About 7,500 miles away, a handful of Jewish activists were looking for donors in Hollywood to help bankroll the Aliyah Bet operations. Hillel Kook (using the name Peter Bergson), Yitshaq Ben-Ami, Samuel Merlin, and Alex Rafaeli, followers of the Revisionist Zionist leader Ze’ev Jabotinsky and members of the Irgun, had been sent by Jabotinsky to the U.S. between 1938 and 1940 to seek financial and political support for Aliyah Bet and the creation of a Jewish state. Their organization, known at that point as American Friends of a Jewish Palestine, later was popularly known as the Bergson Group. And Hollywood would prove to be one of its most important bases of support.
Although there were many Jews among Tinseltown’s film directors, writers, and actors, some changed their names and hid their Jewish identity in order to advance their careers in the movie industry. Rafaeli later wrote of his surprise and disappointment to find many Jewish actors “aloof and uninterested in their people’s fate.”
But others were more responsive to the young Zionists’ appeals. An early and important supporter was Bernard P. Fineman. A Hollywood figure of some prominence, Fineman had produced movies featuring such stars as Gary Cooper (“Wolf Song,” 1929) and Lucille Ball (“Beauty for the Asking,” 1939). In addition, his first wife, Margaret, was the niece of legendary director Cecil B. DeMille. Fineman’s Tarzan connection was as the producer of the fifth of the 12 Weissmuller films, “Tarzan’s Secret Treasure,” which was released in 1941.

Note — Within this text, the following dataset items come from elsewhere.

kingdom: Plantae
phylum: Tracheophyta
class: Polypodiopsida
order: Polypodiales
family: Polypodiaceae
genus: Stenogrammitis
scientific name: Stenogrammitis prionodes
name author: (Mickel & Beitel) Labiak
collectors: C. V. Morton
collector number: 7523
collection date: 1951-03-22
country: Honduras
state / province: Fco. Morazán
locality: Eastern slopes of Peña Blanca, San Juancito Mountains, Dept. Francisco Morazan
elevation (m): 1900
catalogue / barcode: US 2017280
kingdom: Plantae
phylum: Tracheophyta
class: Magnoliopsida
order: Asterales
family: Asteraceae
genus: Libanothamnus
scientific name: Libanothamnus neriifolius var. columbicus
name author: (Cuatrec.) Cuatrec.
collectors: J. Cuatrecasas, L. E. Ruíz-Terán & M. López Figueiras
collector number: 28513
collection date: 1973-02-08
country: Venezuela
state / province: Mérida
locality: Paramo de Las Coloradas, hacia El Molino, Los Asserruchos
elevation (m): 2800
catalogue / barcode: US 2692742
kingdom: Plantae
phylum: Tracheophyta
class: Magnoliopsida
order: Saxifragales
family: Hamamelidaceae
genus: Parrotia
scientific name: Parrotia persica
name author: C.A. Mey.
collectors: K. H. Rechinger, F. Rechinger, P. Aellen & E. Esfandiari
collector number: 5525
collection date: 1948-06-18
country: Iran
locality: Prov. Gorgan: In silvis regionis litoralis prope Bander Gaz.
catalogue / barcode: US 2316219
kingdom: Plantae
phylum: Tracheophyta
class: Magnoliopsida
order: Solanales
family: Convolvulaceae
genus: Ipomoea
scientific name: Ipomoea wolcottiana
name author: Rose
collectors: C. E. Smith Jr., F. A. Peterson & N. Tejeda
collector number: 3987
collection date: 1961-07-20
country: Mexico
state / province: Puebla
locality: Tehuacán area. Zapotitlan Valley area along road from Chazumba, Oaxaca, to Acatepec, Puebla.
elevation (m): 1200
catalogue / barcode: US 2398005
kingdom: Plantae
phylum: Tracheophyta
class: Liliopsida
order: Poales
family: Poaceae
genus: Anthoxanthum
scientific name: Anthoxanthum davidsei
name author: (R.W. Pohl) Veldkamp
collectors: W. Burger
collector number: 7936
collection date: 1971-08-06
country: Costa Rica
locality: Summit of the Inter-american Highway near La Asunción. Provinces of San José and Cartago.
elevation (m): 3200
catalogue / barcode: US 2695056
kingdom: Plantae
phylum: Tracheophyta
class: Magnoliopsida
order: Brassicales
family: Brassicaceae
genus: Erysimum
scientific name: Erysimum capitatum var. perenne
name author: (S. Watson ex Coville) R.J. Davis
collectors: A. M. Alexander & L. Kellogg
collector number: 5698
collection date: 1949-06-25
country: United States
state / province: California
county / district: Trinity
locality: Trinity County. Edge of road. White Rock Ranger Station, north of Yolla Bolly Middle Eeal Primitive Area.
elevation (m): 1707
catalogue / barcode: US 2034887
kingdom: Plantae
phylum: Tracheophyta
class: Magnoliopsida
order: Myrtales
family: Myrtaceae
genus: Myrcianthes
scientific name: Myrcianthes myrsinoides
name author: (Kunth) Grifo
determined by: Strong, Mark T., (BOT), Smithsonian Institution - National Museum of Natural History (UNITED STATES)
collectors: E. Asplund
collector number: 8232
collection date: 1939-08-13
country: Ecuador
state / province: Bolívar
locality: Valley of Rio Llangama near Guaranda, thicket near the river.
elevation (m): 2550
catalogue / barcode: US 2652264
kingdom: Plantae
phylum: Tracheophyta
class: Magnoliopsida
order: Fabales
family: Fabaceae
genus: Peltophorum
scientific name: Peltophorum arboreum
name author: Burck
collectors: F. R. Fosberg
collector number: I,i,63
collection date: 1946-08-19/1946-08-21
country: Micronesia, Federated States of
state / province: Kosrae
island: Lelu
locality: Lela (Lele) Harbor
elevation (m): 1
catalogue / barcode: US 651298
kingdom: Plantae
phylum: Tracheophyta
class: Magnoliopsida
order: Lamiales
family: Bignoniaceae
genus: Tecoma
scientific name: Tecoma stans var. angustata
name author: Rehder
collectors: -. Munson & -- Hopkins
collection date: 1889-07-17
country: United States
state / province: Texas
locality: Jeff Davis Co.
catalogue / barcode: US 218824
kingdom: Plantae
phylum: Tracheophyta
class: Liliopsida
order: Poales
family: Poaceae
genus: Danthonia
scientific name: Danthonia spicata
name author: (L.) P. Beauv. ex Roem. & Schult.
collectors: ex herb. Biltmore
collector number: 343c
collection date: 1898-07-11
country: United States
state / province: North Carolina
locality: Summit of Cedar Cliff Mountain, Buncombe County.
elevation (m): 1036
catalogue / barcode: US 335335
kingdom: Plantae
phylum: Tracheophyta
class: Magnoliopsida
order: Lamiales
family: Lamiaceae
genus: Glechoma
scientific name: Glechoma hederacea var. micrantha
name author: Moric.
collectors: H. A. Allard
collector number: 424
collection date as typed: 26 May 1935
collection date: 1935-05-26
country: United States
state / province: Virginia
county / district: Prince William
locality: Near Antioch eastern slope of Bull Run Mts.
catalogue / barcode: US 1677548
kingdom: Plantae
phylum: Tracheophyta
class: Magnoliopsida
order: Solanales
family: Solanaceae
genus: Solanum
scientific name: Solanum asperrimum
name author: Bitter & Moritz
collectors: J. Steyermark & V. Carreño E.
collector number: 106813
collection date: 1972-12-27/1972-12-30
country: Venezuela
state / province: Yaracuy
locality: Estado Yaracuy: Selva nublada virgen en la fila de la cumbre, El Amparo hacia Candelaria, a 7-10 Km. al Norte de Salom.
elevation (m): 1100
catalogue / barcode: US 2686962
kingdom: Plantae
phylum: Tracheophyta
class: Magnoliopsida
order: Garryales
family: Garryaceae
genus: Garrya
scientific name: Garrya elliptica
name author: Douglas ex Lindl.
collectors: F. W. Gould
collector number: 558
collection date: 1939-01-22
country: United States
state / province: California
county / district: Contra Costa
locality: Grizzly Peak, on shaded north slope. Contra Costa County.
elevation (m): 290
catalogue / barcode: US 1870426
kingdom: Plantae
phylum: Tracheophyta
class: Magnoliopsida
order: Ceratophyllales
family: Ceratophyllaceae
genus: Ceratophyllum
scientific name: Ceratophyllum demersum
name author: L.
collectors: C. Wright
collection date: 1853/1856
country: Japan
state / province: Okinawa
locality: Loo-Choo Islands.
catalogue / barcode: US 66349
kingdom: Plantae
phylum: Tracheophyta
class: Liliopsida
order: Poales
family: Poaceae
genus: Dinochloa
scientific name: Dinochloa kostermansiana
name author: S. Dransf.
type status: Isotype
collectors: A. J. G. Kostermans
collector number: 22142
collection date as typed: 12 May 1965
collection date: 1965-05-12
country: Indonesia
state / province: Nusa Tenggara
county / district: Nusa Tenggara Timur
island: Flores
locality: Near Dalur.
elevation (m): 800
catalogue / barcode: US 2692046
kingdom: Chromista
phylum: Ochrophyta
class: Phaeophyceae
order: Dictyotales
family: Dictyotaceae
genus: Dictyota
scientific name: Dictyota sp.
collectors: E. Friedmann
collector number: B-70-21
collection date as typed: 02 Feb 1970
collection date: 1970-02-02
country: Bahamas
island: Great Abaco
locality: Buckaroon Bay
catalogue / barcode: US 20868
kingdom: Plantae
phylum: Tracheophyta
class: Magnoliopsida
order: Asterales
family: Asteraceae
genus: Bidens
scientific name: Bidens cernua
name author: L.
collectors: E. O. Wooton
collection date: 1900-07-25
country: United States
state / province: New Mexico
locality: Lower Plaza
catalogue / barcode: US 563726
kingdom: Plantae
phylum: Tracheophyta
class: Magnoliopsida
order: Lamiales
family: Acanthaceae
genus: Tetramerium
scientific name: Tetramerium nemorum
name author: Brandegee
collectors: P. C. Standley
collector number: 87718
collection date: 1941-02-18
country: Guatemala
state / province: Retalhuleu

The plot was boilerplate Tarzan: Boy (Tarzan and Jane’s adopted son) stumbles upon gold at the bottom of a river. Members of a British expedition, learning of Boy’s discovery, kidnap him and Jane in order to force Tarzan to reveal the location of the treasure. Eluding crocodiles and aided by a herd of friendly elephants, Tarzan comes to their rescue. Like all of the Tarzan adventures, “Secret Treasure” was a box office success.
At the very moment Fineman was working on “Tarzan’s Secret Treasure,” he was actively assisting the real-life adventurers of Aliyah Bet. Not only did the Tarzan producer provide financial support for the American Friends of a Jewish Palestine, but he also did for them what Hollywood types do best — networking. He introduced them to important potential supporters, including the actor Edward G. Robinson, Fineman’s sister, the journalist Frances Gunther, and her husband John, the future author of “Death Be Not Proud.”
It was Gunther who coined the term “Jew-running” to describe the Irgun’s refugee-smuggling operations. Robinson later starred in a dramatic pageant about the plight of the Jews, “We Will Never Die,” that the Bergson Group staged at Madison Square Garden. The Gunthers became pillars of the rescue movement, with Frances serving as treasurer, spokesperson, and fundraiser; she even testified in Congress for a Bergson-initiated resolution on Jewish rescue.
Some of the Hebrew-language Tarzan knock-offs found the Lord of the Jungle doing things that Jews were unable to achieve, such as tracking down Nazi war criminals Martin Bormann and Rudolf Hess. Such Tarzan stories substituted fantasy for unattainable reality. But in the case of Aliyah Bet, young Jewish activists took matters into their own hands and changed the course of history for tens of thousands of Jewish refugees. And a Tarzan movie producer, of all people, was part of the team that made it possible. n
Rafael Medoff is director of the David S. Wyman Institute for Holocaust Studies and coauthor, with Sonja Schoepf Wentling, of the new book “Herbert Hoover and the Jews: The Origins of the ‘Jewish Vote’ and Bipartisan Support for Israel.”